IBM T. J. Watson Research Center, 1101 Kitchawan Road, Yorktown Heights, NY 10598, USA.
Nanoscale. 2014 Aug 7;6(15):8900-6. doi: 10.1039/c3nr06723h.
We introduce a method to fabricate solid-state nanopores with sub-20 nm diameter in membranes with embedded metal electrodes across a 200 mm wafer using CMOS compatible semiconductor processes. Multi-layer (metal-dielectric) structures embedded in membranes were demonstrated to have high uniformity (± 0.5 nm) across the wafer. Arrays of nanopores were fabricated with an average size of 18 ± 2 nm in diameter using a Reactive Ion Etching (RIE) method in lieu of TEM drilling. Shorts between the membrane-embedded metals were occasionally created after pore formation, but the RIE based pores had a much better yield (99%) of unshorted electrodes compared to TEM drilled pores (<10%). A double-stranded DNA of length 1 kbp was translocated through the multi-layer structure RIE-based nanopore demonstrating that the pores were open. The ionic current through the pore can be modulated with a gain of 3 using embedded electrodes functioning as a gate in 0.1 mM KCl aqueous solution. This fabrication approach can potentially pave the way to manufacturable nanopore arrays with the ability to electrically control the movement of single or double-stranded DNA inside the pore with embedded electrodes.

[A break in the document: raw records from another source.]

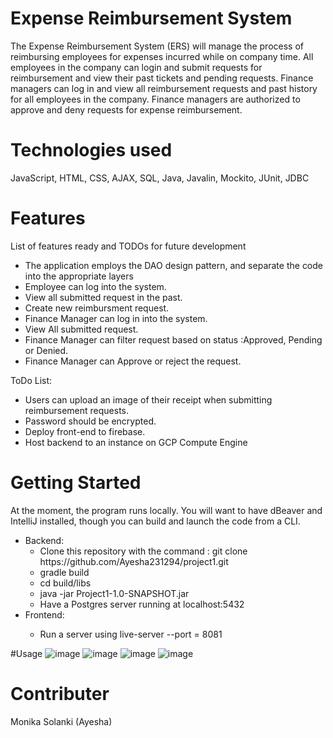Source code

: # Expense Reimbursement System
<p> The Expense Reimbursement System (ERS) will manage the process of reimbursing employees for expenses incurred while on company time. All employees in the company can login and submit requests for reimbursement and view their past tickets and pending requests. Finance managers can log in and view all reimbursement requests and past history for all employees in the company. Finance managers are authorized to approve and deny requests for expense reimbursement. </p>

# Technologies used
JavaScript, HTML, CSS, AJAX, SQL, Java, Javalin, Mockito, JUnit, JDBC

# Features
List of features ready and TODOs for future development
<ul>
  <li>The application employs the DAO design pattern, and separate the code into the appropriate layers</li>
  <li>Employee can log into the system.</li>
  <li>View all submitted request in the past.</li>
  <li>Create new reimbursment request.</li>
  <li>Finance Manager can log in into the system.</li>
  <li>View All submitted request.</li>
  <li>Finance Manager can filter request based on status :Approved, Pending or Denied.</li>
  <li>Finance Manager can Approve or reject the request.</li></ul>
  
ToDo List:<ul>
<li>Users can upload an image of their receipt when submitting reimbursement requests. </li>
  <li>Password should be encrypted.</li>
  <li>Deploy front-end to firebase.</li>
  <li>Host backend to an instance on GCP Compute Engine</li>
</ul>
  
 # Getting Started
 At the moment, the program runs locally. You will want to have dBeaver and IntelliJ installed, though you can build and launch the code from a CLI.
 <ul>
  <li>Backend:
  <ul> 
    <li> Clone this repository with the command : git clone https://github.com/Ayesha231294/project1.git</li>
    <li> gradle build</li>
    <li> cd build/libs</li>
    <li> java -jar Project1-1.0-SNAPSHOT.jar</li>
    <li> Have a Postgres server running at localhost:5432</li>
  </ul>
  <li> Frontend:</li>
  <ul>
    <li>Run a server using live-server --port = 8081 </li>
  </ul>
  </ul>
  
  #Usage
  ![image](https://user-images.githubusercontent.com/100640637/163242967-7c6345ce-3472-4baa-8569-bcb1750eb42d.png) 
  ![image](https://user-images.githubusercontent.com/100640637/163247818-013325ea-78b1-4a49-903c-eb6ccb30a7e6.png)
  ![image](https://user-images.githubusercontent.com/100640637/163247862-52af5a60-d793-4b1d-9b1c-8fed06da331a.png)
  ![image](https://user-images.githubusercontent.com/100640637/163248041-68c75ff4-a2d9-4036-9155-954f04dc5435.png)

# Contributer
Monika Solanki (Ayesha)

我们介绍了一种在嵌入金属电极的膜中制造直径小于 20nm 的固态纳米孔的方法,该方法使用与 CMOS 兼容的半导体工艺在 200mm 晶圆上进行。证明了嵌入膜中的多层(金属-电介质)结构在晶圆上具有高度的均匀性(±0.5nm)。使用反应离子刻蚀(RIE)方法而不是 TEM 钻孔,制造了直径平均为 18±2nm 的纳米孔阵列。在形成孔之后,膜嵌入金属之间偶尔会产生短路,但与 TEM 钻孔孔相比,基于 RIE 的孔具有更好的无短路电极(99%)的产量(<10%)。长度为 1kbp 的双链 DNA 通过多层结构的 RIE 基纳米孔迁移,证明了孔是开放的。通过嵌入电极作为栅极在 0.1mM KCl 水溶液中可以将通过孔的离子电流调节增益 3。这种制造方法有可能为可制造的纳米孔阵列铺平道路,这些纳米孔阵列具有通过嵌入电极在孔内电控制单链或双链 DNA 运动的能力。